Once you have determined that there may be a history of injury problem by G-2’s and AF testing, you must determine which areas of previous injury are involved. It may be quite obvious, especially in the acute post-trauma period. But often, there are numerous potential areas of previous injury to consider, especially in untreated patients.
As discussed in Issue 6 of THE UPLINK, the location for IRT is determined when a weak muscle strengthens with rubbing the skin over the site to be treated.
In NSBT or SPT, the opposite is true: pinching the skin over the site in need of treatment will strengthen a weak muscle. The only exception to this rule is when pinching the skin over an acute injury creates excessive pain. (These patients always need NSBT.)
NSBT and SPT utilize Acupuncture Head Points (AHPs) – also called B & E points. See AHP chart in Issue 8 of THE UPLINK for locations.
Nociceptor-Stimulation Blocking Technique (NBST)
Used immediately after an injury up to days or weeks after an injury.
It is used in conjunction with:
- An area which hurts immediately after an injury.
- An area which hurts when pressure is applied.
- Pain on movement.
- Presence of pain causes general weakness. The weakness from pain may be present immediately after injury, induced by direct pressure or by movement.
- Pain induced weakness shows indicator change on Therapy Localization (TL) – testperson touching spot – or doctor tapping to an ipsilateral AHP:
_ a. To relieve pain immediately after injury – Tap the related AHP until the pain is reduced.
_ b. If weakness is induced by pressure or movement – Tap related AHP while intermittently activating pain (about once every 2-3 seconds.)
- Tap until pain reduction is maximized.
Set Point Technique (SPT)
- Area of previous injury may be recent or ancient. Pain may be present or absent. There is a weakness, AND there is a change on AF application (muscle spindle stretching).
_ a. TL to area shows no indicator change.
_ b. TL to associated AHP shows no indicator change.
- Simultaneous TL to area of injury plus TL to or tap to an ipsilateral AHP is positive. Tap 50 – 100 times on AHP while patient maintains TL to area of injury.
Case histories using IRT, NSBT & SPT
CASE HISTORY #1: A middle aged woman was seen three weeks post-surgically following a tibial plateau fracture. She had much pain with any movement to knee. A weak PMC was found with all three types of weakness.

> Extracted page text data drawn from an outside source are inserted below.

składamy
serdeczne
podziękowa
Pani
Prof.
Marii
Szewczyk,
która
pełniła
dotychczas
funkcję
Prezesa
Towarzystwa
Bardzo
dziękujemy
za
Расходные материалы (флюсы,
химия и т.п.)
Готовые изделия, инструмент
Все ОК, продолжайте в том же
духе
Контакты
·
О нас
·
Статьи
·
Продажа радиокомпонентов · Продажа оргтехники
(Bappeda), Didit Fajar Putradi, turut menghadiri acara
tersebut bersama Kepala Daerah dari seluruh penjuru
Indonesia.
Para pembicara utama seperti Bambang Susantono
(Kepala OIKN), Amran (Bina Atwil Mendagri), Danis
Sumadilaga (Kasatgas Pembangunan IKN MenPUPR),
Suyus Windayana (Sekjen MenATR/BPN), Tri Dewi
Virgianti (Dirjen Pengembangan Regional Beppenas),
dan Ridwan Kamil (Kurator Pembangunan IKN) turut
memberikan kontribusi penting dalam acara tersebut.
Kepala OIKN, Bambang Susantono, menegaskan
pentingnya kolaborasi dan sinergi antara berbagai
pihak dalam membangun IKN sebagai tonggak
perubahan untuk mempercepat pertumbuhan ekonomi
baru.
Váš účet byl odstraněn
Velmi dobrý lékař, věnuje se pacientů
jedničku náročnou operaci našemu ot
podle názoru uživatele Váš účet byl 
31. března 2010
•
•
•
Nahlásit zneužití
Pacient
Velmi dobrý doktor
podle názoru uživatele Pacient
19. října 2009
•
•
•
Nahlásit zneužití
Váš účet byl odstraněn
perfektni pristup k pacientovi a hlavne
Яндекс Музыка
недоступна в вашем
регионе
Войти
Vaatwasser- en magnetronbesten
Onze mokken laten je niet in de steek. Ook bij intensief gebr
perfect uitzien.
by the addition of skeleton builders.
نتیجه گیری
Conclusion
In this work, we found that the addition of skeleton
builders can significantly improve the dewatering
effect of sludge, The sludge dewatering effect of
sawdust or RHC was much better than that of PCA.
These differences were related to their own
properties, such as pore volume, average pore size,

- AF (read: muscle spindle stretching) did not strengthen. Rubbing the medial tibia and infrapatellar areas strengthened. Thus IRT was performed to these areas. The PMC was still weak, but AF now strengthened.
- Pinching over the medial tibia (Pes Anserinus) as well as the lateral tibia and the popliteal fossa area strengthened. Search for NSBT or SPT.

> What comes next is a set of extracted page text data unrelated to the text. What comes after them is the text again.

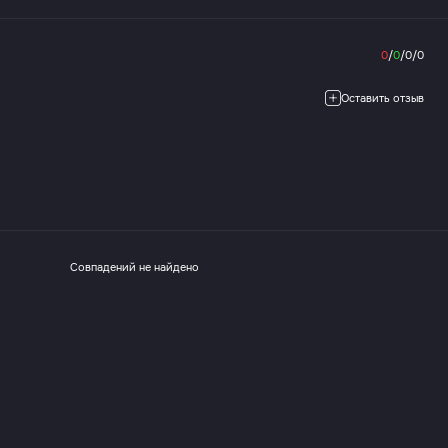
0
/
0
/
0
/
0
Оставить отзыв
Совпадений не найдено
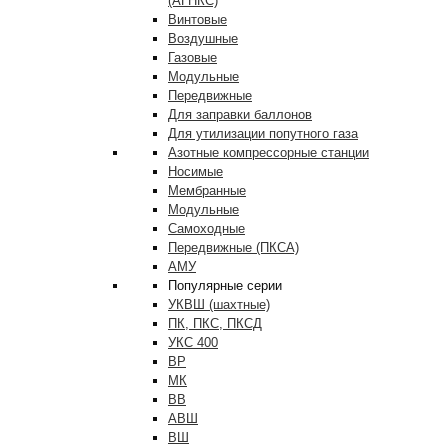
(АГНКС)
Винтовые
Воздушные
Газовые
Модульные
Передвижные
Для заправки баллонов
Для утилизации попутного газа
Азотные компрессорные станции
Носимые
Мембранные
Модульные
Самоходные
Передвижные (ПКСА)
АМУ
Популярные серии
УКВШ (шахтные)
ПК, ПКС, ПКСД
УКС 400
ВР
МК
ВВ
АВШ
ВШ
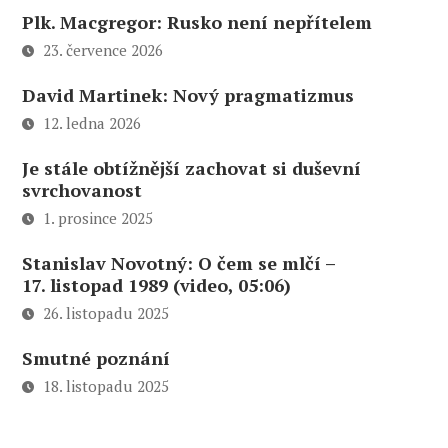
Plk. Macgregor: Rusko není nepřítelem
23. července 2026
David Martinek: Nový pragmatizmus
12. ledna 2026
Je stále obtížnější zachovat si duševní
svrchovanost
1. prosince 2025
Stanislav Novotný: O čem se mlčí –
17. listopad 1989 (video, 05:06)
26. listopadu 2025
Smutné poznání
18. listopadu 2025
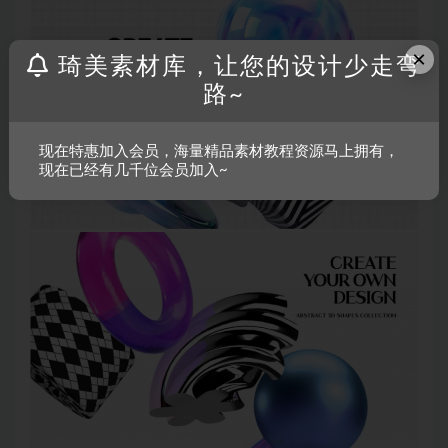
×
琦美素材库，让您的设计少走弯
路~
现在特惠加入会员，海量精品素材教程资源马上拥有，
现在已经有几千位会员加入~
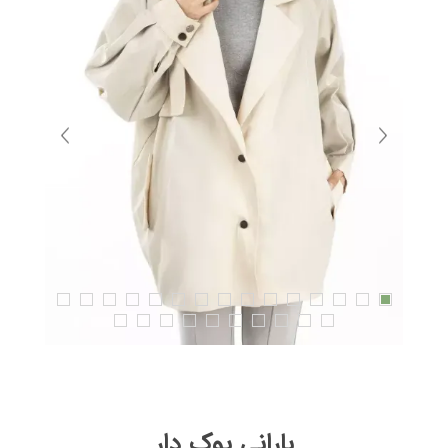
بارانی يوک دار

- Pressure to the medial tibia caused general weakness, negated by TL to GB-1 (indicator change). The NSBT was performed.
- Pressure to the lateral tibia and popliteal areas caused no weakness. The SPT was performed by tapping ST-1 while the patient TLed the lateral tibia, and by tapping UB-1 while TLing the popliteal area.
The patient was pain free on all movements and also had greater ranges of motion.
CASE HISTORY #2: A teenage girl presented five months post-auto accident in which she hit her head, elbow, knee, and hip, and had whiplash. She complained of continuous dizziness, headaches, and neck pain since the accident.
Chiropractic adjustments and basic AK had given temporary reduction of symptoms.
- The right PMS showed G-1, G-2, and G-2s weakness but AF (muscle spindle stretching) strengthened == no IRT.
- Pinching over each of the injured areas strengthened the right PMS.
- Pressure to each of the injured areas caused no indicator change. SPT was performed for each of the injured areas, each responding to a different AHP.
- An internal frontal cranial fault was also corrected. Immediately following these corrections.
She reported no dizziness, no headache, and no neck pain for the first time since the accident.